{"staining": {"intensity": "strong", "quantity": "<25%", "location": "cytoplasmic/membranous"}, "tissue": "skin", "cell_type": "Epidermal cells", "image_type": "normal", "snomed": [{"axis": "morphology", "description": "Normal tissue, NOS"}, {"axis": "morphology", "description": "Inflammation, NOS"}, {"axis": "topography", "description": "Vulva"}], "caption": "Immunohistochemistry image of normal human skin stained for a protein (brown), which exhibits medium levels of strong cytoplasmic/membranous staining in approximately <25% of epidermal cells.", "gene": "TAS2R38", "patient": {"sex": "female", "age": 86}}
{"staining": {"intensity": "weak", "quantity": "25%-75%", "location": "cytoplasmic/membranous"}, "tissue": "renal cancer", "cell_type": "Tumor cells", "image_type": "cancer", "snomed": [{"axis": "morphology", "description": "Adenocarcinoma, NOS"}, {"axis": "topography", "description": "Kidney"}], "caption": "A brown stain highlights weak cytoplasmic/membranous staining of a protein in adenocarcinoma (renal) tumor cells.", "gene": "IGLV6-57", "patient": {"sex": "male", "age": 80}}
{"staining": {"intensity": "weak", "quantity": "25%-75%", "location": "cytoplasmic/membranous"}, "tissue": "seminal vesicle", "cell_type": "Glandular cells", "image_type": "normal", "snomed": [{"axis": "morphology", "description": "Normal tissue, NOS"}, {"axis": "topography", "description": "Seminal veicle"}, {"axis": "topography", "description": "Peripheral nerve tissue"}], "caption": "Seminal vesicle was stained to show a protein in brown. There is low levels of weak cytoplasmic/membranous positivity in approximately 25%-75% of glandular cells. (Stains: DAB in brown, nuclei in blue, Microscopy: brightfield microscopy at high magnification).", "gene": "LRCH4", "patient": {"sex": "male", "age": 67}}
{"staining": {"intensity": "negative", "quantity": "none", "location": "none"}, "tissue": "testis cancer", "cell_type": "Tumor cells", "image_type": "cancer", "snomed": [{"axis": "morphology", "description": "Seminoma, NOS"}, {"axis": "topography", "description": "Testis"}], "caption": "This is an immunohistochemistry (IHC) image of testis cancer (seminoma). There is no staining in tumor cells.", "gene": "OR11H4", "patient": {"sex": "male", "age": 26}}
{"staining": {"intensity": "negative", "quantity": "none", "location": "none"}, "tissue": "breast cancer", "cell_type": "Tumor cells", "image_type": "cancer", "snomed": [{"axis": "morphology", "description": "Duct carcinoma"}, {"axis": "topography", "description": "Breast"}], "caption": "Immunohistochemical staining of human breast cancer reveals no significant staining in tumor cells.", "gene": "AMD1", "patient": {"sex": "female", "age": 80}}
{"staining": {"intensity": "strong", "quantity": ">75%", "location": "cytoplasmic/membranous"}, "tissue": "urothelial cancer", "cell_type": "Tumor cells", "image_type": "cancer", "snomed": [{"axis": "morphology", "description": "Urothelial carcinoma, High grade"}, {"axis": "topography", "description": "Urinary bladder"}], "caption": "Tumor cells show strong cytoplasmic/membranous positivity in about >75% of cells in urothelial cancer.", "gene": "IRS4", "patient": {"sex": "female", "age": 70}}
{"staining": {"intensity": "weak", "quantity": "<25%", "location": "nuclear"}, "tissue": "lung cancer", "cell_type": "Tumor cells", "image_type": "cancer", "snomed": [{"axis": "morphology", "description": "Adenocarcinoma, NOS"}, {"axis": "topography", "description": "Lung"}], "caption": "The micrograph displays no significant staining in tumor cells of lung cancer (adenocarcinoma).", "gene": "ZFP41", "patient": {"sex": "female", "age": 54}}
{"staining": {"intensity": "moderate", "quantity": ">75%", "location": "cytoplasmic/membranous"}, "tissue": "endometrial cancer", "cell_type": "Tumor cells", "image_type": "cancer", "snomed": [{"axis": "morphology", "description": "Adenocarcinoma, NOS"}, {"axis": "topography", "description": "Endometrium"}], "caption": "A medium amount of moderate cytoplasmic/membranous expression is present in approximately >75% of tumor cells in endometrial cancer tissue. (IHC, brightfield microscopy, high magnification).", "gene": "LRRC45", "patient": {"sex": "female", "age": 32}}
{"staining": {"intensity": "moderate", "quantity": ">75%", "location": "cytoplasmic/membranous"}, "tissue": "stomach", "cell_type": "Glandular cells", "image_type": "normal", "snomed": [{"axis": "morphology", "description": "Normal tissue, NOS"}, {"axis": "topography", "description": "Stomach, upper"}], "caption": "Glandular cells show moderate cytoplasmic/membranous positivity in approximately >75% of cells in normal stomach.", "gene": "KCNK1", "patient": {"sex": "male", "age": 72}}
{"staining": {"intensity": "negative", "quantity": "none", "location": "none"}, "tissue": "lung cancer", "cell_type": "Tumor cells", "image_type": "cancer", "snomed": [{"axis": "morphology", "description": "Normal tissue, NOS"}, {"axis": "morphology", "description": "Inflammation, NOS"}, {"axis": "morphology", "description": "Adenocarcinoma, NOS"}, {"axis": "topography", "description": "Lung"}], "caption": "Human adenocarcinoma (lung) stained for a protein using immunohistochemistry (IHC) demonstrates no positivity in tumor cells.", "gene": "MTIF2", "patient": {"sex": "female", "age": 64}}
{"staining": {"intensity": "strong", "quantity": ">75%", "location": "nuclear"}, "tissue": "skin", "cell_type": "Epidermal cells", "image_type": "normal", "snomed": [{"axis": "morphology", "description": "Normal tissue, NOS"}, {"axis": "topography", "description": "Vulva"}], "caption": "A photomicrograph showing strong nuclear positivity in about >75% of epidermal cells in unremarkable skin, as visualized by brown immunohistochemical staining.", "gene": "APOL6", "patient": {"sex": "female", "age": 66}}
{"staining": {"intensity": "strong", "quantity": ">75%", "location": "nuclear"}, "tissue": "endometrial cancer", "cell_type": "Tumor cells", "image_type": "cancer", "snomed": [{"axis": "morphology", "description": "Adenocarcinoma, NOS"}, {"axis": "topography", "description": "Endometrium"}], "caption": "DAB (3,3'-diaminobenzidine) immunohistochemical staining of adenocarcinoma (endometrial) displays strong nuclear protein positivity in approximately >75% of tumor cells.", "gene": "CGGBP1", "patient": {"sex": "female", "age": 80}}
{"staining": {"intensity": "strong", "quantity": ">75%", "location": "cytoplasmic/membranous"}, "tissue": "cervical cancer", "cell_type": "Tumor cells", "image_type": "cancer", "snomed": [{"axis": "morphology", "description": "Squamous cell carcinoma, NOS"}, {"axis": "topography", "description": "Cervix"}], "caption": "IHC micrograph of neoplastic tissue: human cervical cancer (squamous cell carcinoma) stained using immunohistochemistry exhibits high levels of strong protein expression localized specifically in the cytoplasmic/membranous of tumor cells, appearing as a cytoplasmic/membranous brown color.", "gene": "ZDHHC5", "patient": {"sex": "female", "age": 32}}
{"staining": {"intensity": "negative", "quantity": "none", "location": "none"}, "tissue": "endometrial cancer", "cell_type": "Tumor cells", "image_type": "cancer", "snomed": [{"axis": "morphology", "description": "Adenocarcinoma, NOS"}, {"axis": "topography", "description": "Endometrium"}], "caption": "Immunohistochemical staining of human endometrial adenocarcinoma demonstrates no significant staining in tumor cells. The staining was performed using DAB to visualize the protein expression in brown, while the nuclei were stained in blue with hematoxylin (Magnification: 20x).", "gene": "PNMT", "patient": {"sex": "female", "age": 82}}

^^^^

**Problem requirements**
Print the material in full. Keep it exactly as it is.

**Result of the exercise**
{"staining": {"intensity": "strong", "quantity": "<25%", "location": "cytoplasmic/membranous"}, "tissue": "skin", "cell_type": "Epidermal cells", "image_type": "normal", "snomed": [{"axis": "morphology", "description": "Normal tissue, NOS"}, {"axis": "morphology", "description": "Inflammation, NOS"}, {"axis": "topography", "description": "Vulva"}], "caption": "Immunohistochemistry image of normal human skin stained for a protein (brown), which exhibits medium levels of strong cytoplasmic/membranous staining in approximately <25% of epidermal cells.", "gene": "TAS2R38", "patient": {"sex": "female", "age": 86}}
{"staining": {"intensity": "weak", "quantity": "25%-75%", "location": "cytoplasmic/membranous"}, "tissue": "renal cancer", "cell_type": "Tumor cells", "image_type": "cancer", "snomed": [{"axis": "morphology", "description": "Adenocarcinoma, NOS"}, {"axis": "topography", "description": "Kidney"}], "caption": "A brown stain highlights weak cytoplasmic/membranous staining of a protein in adenocarcinoma (renal) tumor cells.", "gene": "IGLV6-57", "patient": {"sex": "male", "age": 80}}
{"staining": {"intensity": "weak", "quantity": "25%-75%", "location": "cytoplasmic/membranous"}, "tissue": "seminal vesicle", "cell_type": "Glandular cells", "image_type": "normal", "snomed": [{"axis": "morphology", "description": "Normal tissue, NOS"}, {"axis": "topography", "description": "Seminal veicle"}, {"axis": "topography", "description": "Peripheral nerve tissue"}], "caption": "Seminal vesicle was stained to show a protein in brown. There is low levels of weak cytoplasmic/membranous positivity in approximately 25%-75% of glandular cells. (Stains: DAB in brown, nuclei in blue, Microscopy: brightfield microscopy at high magnification).", "gene": "LRCH4", "patient": {"sex": "male", "age": 67}}
{"staining": {"intensity": "negative", "quantity": "none", "location": "none"}, "tissue": "testis cancer", "cell_type": "Tumor cells", "image_type": "cancer", "snomed": [{"axis": "morphology", "description": "Seminoma, NOS"}, {"axis": "topography", "description": "Testis"}], "caption": "This is an immunohistochemistry (IHC) image of testis cancer (seminoma). There is no staining in tumor cells.", "gene": "OR11H4", "patient": {"sex": "male", "age": 26}}
{"staining": {"intensity": "negative", "quantity": "none", "location": "none"}, "tissue": "breast cancer", "cell_type": "Tumor cells", "image_type": "cancer", "snomed": [{"axis": "morphology", "description": "Duct carcinoma"}, {"axis": "topography", "description": "Breast"}], "caption": "Immunohistochemical staining of human breast cancer reveals no significant staining in tumor cells.", "gene": "AMD1", "patient": {"sex": "female", "age": 80}}
{"staining": {"intensity": "strong", "quantity": ">75%", "location": "cytoplasmic/membranous"}, "tissue": "urothelial cancer", "cell_type": "Tumor cells", "image_type": "cancer", "snomed": [{"axis": "morphology", "description": "Urothelial carcinoma, High grade"}, {"axis": "topography", "description": "Urinary bladder"}], "caption": "Tumor cells show strong cytoplasmic/membranous positivity in about >75% of cells in urothelial cancer.", "gene": "IRS4", "patient": {"sex": "female", "age": 70}}
{"staining": {"intensity": "weak", "quantity": "<25%", "location": "nuclear"}, "tissue": "lung cancer", "cell_type": "Tumor cells", "image_type": "cancer", "snomed": [{"axis": "morphology", "description": "Adenocarcinoma, NOS"}, {"axis": "topography", "description": "Lung"}], "caption": "The micrograph displays no significant staining in tumor cells of lung cancer (adenocarcinoma).", "gene": "ZFP41", "patient": {"sex": "female", "age": 54}}
{"staining": {"intensity": "moderate", "quantity": ">75%", "location": "cytoplasmic/membranous"}, "tissue": "endometrial cancer", "cell_type": "Tumor cells", "image_type": "cancer", "snomed": [{"axis": "morphology", "description": "Adenocarcinoma, NOS"}, {"axis": "topography", "description": "Endometrium"}], "caption": "A medium amount of moderate cytoplasmic/membranous expression is present in approximately >75% of tumor cells in endometrial cancer tissue. (IHC, brightfield microscopy, high magnification).", "gene": "LRRC45", "patient": {"sex": "female", "age": 32}}
{"staining": {"intensity": "moderate", "quantity": ">75%", "location": "cytoplasmic/membranous"}, "tissue": "stomach", "cell_type": "Glandular cells", "image_type": "normal", "snomed": [{"axis": "morphology", "description": "Normal tissue, NOS"}, {"axis": "topography", "description": "Stomach, upper"}], "caption": "Glandular cells show moderate cytoplasmic/membranous positivity in approximately >75% of cells in normal stomach.", "gene": "KCNK1", "patient": {"sex": "male", "age": 72}}
{"staining": {"intensity": "negative", "quantity": "none", "location": "none"}, "tissue": "lung cancer", "cell_type": "Tumor cells", "image_type": "cancer", "snomed": [{"axis": "morphology", "description": "Normal tissue, NOS"}, {"axis": "morphology", "description": "Inflammation, NOS"}, {"axis": "morphology", "description": "Adenocarcinoma, NOS"}, {"axis": "topography", "description": "Lung"}], "caption": "Human adenocarcinoma (lung) stained for a protein using immunohistochemistry (IHC) demonstrates no positivity in tumor cells.", "gene": "MTIF2", "patient": {"sex": "female", "age": 64}}
{"staining": {"intensity": "strong", "quantity": ">75%", "location": "nuclear"}, "tissue": "skin", "cell_type": "Epidermal cells", "image_type": "normal", "snomed": [{"axis": "morphology", "description": "Normal tissue, NOS"}, {"axis": "topography", "description": "Vulva"}], "caption": "A photomicrograph showing strong nuclear positivity in about >75% of epidermal cells in unremarkable skin, as visualized by brown immunohistochemical staining.", "gene": "APOL6", "patient": {"sex": "female", "age": 66}}
{"staining": {"intensity": "strong", "quantity": ">75%", "location": "nuclear"}, "tissue": "endometrial cancer", "cell_type": "Tumor cells", "image_type": "cancer", "snomed": [{"axis": "morphology", "description": "Adenocarcinoma, NOS"}, {"axis": "topography", "description": "Endometrium"}], "caption": "DAB (3,3'-diaminobenzidine) immunohistochemical staining of adenocarcinoma (endometrial) displays strong nuclear protein positivity in approximately >75% of tumor cells.", "gene": "CGGBP1", "patient": {"sex": "female", "age": 80}}
{"staining": {"intensity": "strong", "quantity": ">75%", "location": "cytoplasmic/membranous"}, "tissue": "cervical cancer", "cell_type": "Tumor cells", "image_type": "cancer", "snomed": [{"axis": "morphology", "description": "Squamous cell carcinoma, NOS"}, {"axis": "topography", "description": "Cervix"}], "caption": "IHC micrograph of neoplastic tissue: human cervical cancer (squamous cell carcinoma) stained using immunohistochemistry exhibits high levels of strong protein expression localized specifically in the cytoplasmic/membranous of tumor cells, appearing as a cytoplasmic/membranous brown color.", "gene": "ZDHHC5", "patient": {"sex": "female", "age": 32}}
{"staining": {"intensity": "negative", "quantity": "none", "location": "none"}, "tissue": "endometrial cancer", "cell_type": "Tumor cells", "image_type": "cancer", "snomed": [{"axis": "morphology", "description": "Adenocarcinoma, NOS"}, {"axis": "topography", "description": "Endometrium"}], "caption": "Immunohistochemical staining of human endometrial adenocarcinoma demonstrates no significant staining in tumor cells. The staining was performed using DAB to visualize the protein expression in brown, while the nuclei were stained in blue with hematoxylin (Magnification: 20x).", "gene": "PNMT", "patient": {"sex": "female", "age": 82}}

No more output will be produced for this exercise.